Je me suis aussi rendue sur des forums. C'est après avoir consulté ces témoignages que je me suis dit qu'il y avait un réel problème.
Concrètement, ce syndrome est très mal connu, ce qui a de nombreuses conséquences. Le syndrome de Down est aujourd'hui assez médiatisé, la plupart des personnes le connait, on arrive à présent petit à petit à détricoter les stéréotypes et c'est formidable ! Même s'ils sont encore parfois stigmatisés, j'ai le sentiment qu'il y a une réelle ouverture d'esprit collective. Mais ce n'est pas le seul syndrome, et il est important que les autres soient également pris en compte.
Je n'ai pas compris pourquoi je n'avais jamais entendu parler du syndrome de DiGeorge qui est pourtant l'un des plus répandus après celui de la trisomie 21.
Nous nous sommes vite rendu compte que même dans le monde médical, il n'est pas connu. En premier lieu, les infirmières du service de néonatalogie ou hôpital d'enfant, pour la plupart, ne le connaissent pas. Nous n'avons pas trouvé, à ce jour, un kinésithérapeute autour de chez nous qui connait ce syndrome pour la prise en charge ; le médecin traitant non plus ne le connaissait pas ...
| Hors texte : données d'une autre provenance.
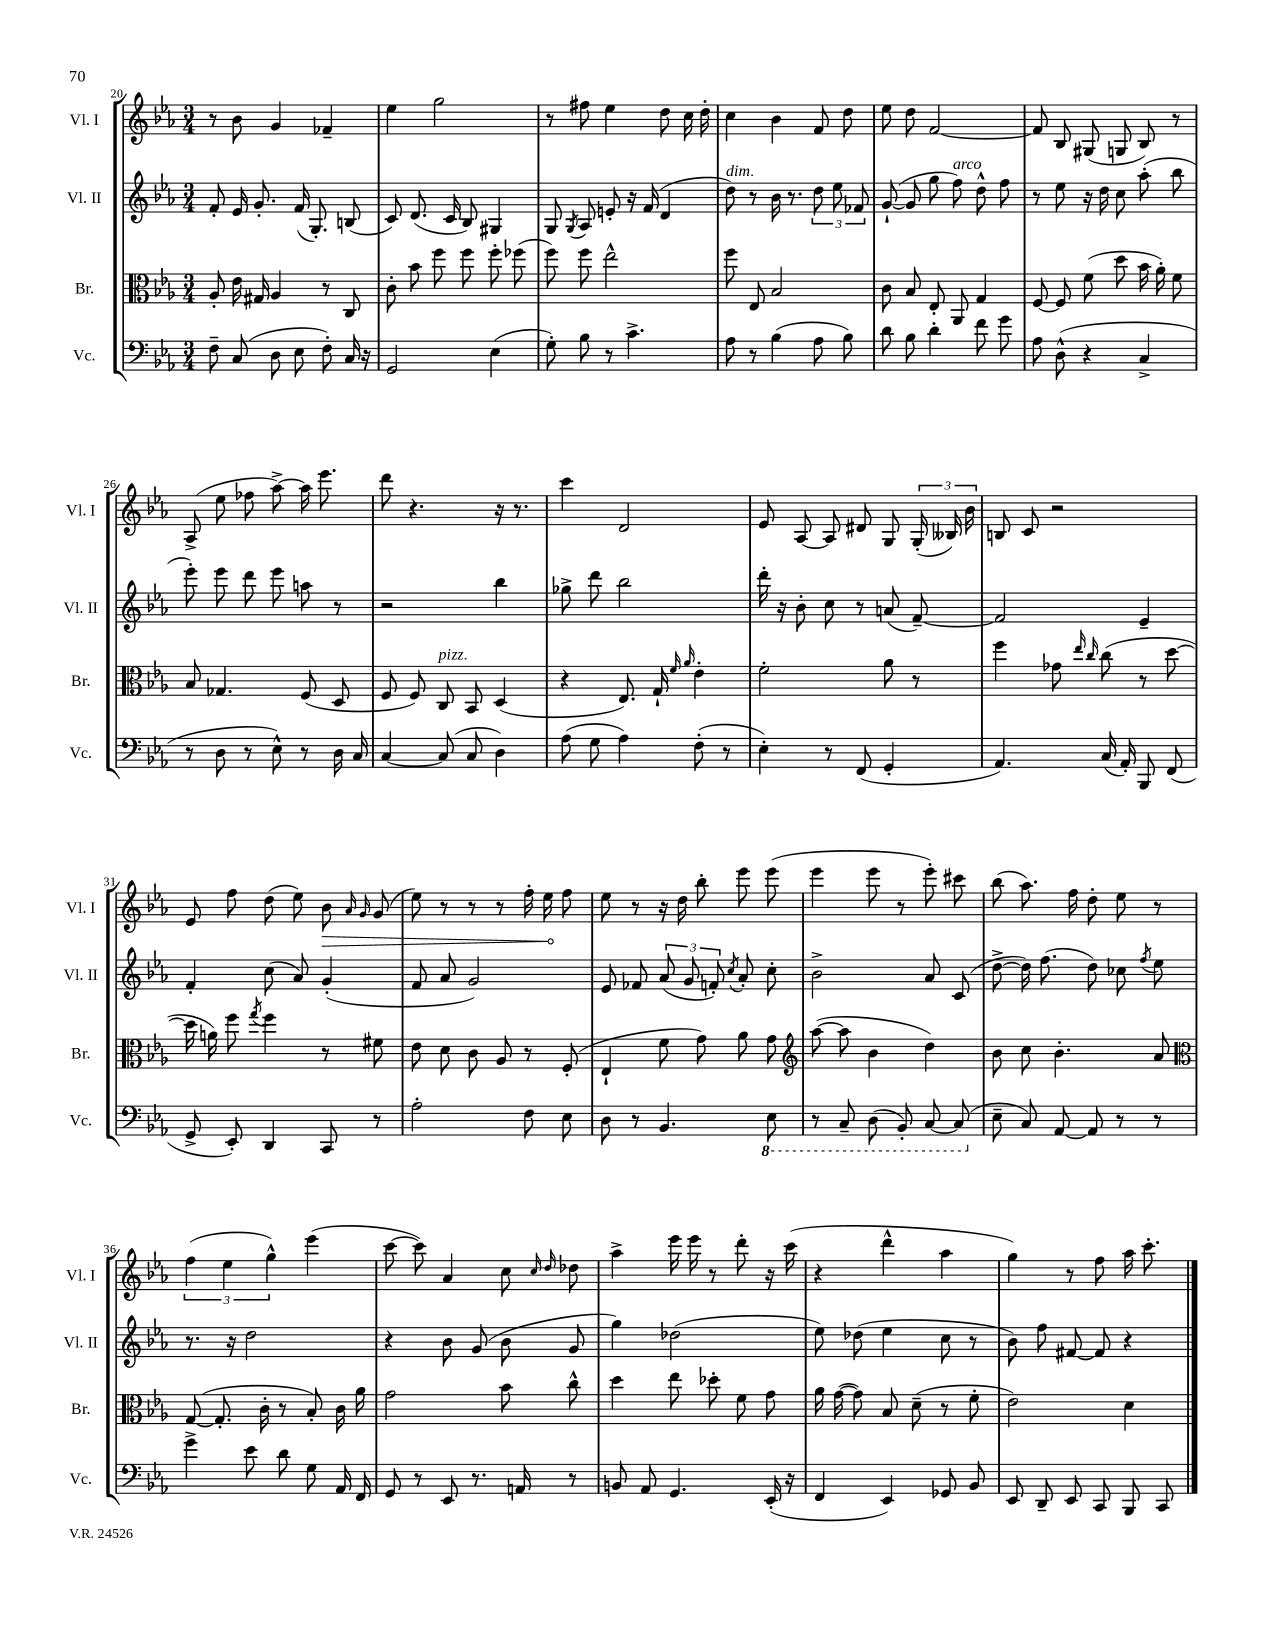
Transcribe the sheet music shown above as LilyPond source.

Ma fille étant sévèrement touchée, elle a été prise en charge tout de suite. Certaines familles découvrent le syndrome de leur enfant bien tardivement, à 10 ans , 15 ans... Ou même 40 ans pour certaines personnes. Les médecins traitants n'étant pas formés ne s'orientent pas vers ce type de maladie, et la prise en charge n'est pas faite correctement.
Or, on sait à présent que plus la prise en charge est précoce, plus la personne à la possibilité de développer son potentiel, de palier à certains troubles, ou même d'éviter le décès (problème cardiaque non décelé par exemple).
Quelle aide et soutien auriez-vous aimé avoir ?
Nous avons la chance d'être entourés par une famille très présente. Nos amis également, même si nous les voyons pas à cause du Covid, nous témoignent leur amour. En ce qui concerne la prise en charge, elle est pluridisciplinaire : nous habitons en ville et proche d'un grand hôpital où Gladys a pu voir les différents spécialistes.
Je sais que cela doit être plus difficile pour les familles qui habitent en milieu rural . Nous avons dû tout de même passer des nuits sur une chaise à côté de notre enfant pour ne pas la laisser seule car il n'y avait pas de chambre "parents" libre à l'hôpital. Nous avons changé 3 fois de service / hôpital.
Je souhaite toutefois mettre en lumière certaines infirmières qui se dévouent pour leur petit patient. Certaines ont été génialissimes avec Gladys. Certaines ont pris de leur temps précieux pour m'écouter.
L'assistante sociale a pris en charge notre dossier MDPH, mais en ce qui concerne le reste nous devons nous débrouiller seuls. L'administratif est très lourd, surtout pour les dossiers.
Comment envisagez-vous l’avenir ?
Je dois avouer que pour le moment j'ai du mal à me projeter. Ma fille est encore hospitalisée, elle a attrapé un norovirus qui l'a faite décompenser et régresser. Elle ne s'alimente plus par biberon, les soignants ont du reposer une sonde. L'équipe médicale nous a avertis que malheureusement cela arrivera à chaque infection.
Malgré tout, j'ai envie de croire à un avenir heureux avec beaucoup de moments de joie. J'ai la conviction qu'elle évoluera dans le bon sens et qu'elle déjouera tous les pronostics. Nous sommes déterminés son père et moi à l'accompagner en tout cas sur ce chemin.